=== WHAT IS EXPECTED ===
Leaving out the images, reproduce every line of the data that follows exactly.
-------- RAW DATA --------
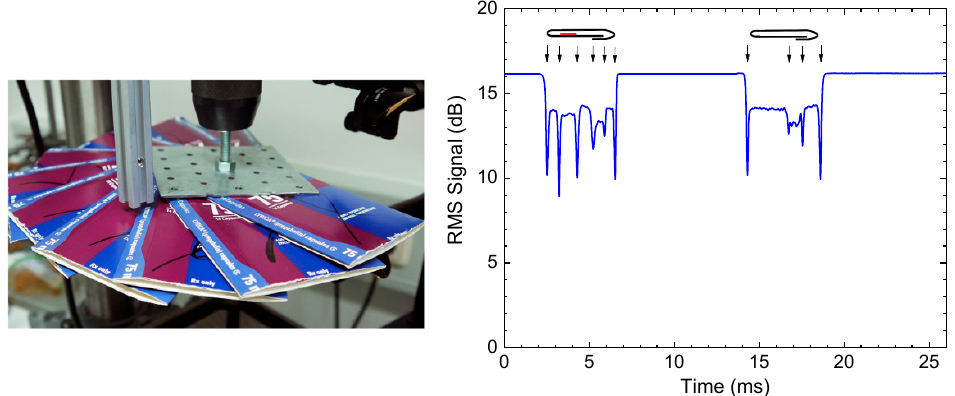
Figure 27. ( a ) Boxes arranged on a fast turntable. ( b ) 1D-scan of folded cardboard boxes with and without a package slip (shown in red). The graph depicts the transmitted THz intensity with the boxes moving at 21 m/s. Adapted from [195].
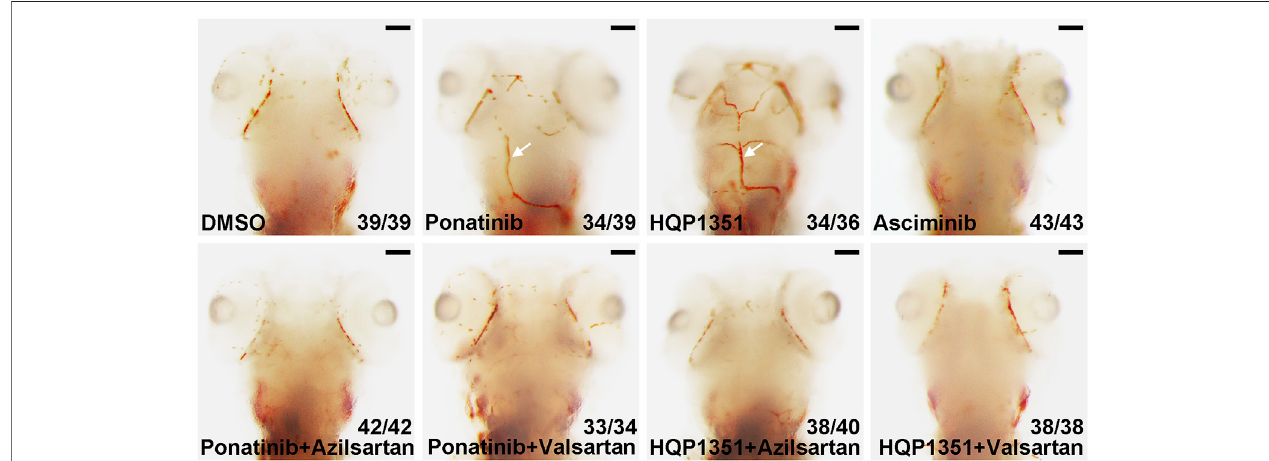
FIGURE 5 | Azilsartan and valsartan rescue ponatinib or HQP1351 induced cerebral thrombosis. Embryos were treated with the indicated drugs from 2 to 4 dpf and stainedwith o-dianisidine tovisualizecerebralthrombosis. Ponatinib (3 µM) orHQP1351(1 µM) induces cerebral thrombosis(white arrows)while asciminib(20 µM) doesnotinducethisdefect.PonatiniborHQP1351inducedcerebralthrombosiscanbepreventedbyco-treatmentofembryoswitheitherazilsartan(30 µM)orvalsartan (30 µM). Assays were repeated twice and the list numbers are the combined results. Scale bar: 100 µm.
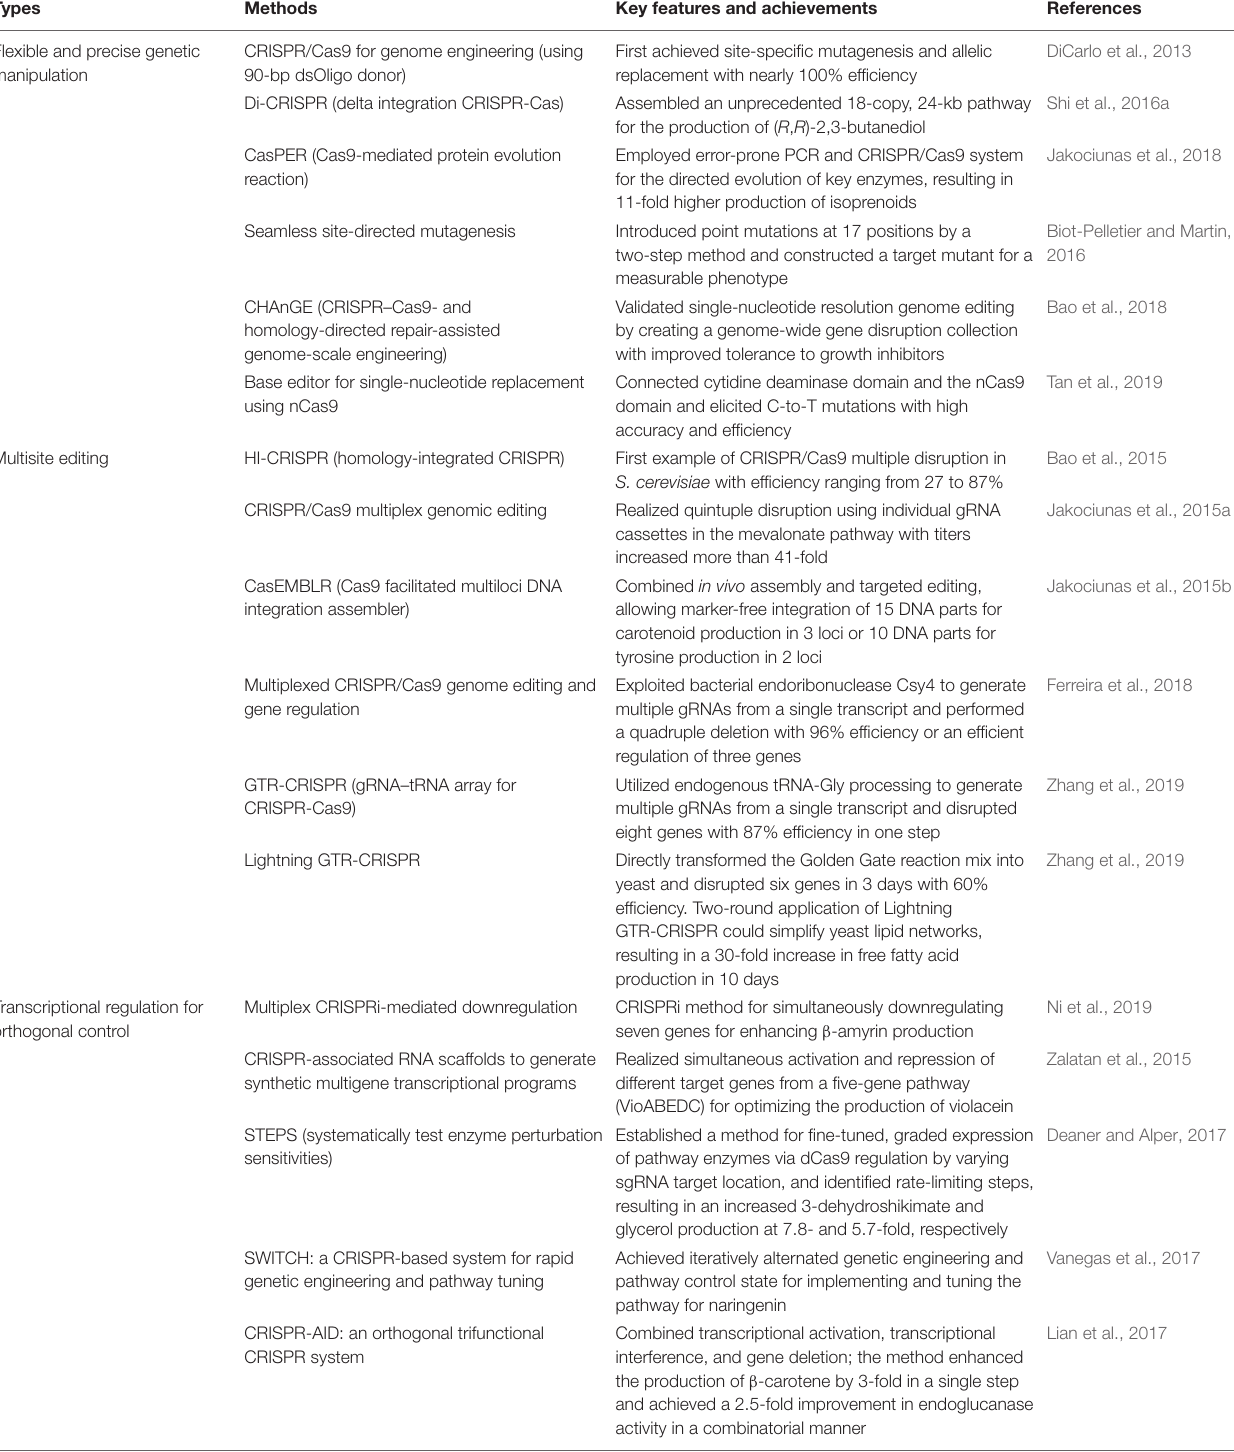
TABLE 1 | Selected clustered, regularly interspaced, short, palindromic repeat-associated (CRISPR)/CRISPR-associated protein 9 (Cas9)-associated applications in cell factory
--------
=== ANSWER FOR THE TASK ===
Figure 27. ( a ) Boxes arranged on a fast turntable. ( b ) 1D-scan of folded cardboard boxes with and without a package slip (shown in red). The graph depicts the transmitted THz intensity with the boxes moving at 21 m/s. Adapted from [195].
FIGURE 5 | Azilsartan and valsartan rescue ponatinib or HQP1351 induced cerebral thrombosis. Embryos were treated with the indicated drugs from 2 to 4 dpf and stainedwith o-dianisidine tovisualizecerebralthrombosis. Ponatinib (3 µM) orHQP1351(1 µM) induces cerebral thrombosis(white arrows)while asciminib(20 µM) doesnotinducethisdefect.PonatiniborHQP1351inducedcerebralthrombosiscanbepreventedbyco-treatmentofembryoswitheitherazilsartan(30 µM)orvalsartan (30 µM). Assays were repeated twice and the list numbers are the combined results. Scale bar: 100 µm.
TABLE 1 | Selected clustered, regularly interspaced, short, palindromic repeat-associated (CRISPR)/CRISPR-associated protein 9 (Cas9)-associated applications in cell factory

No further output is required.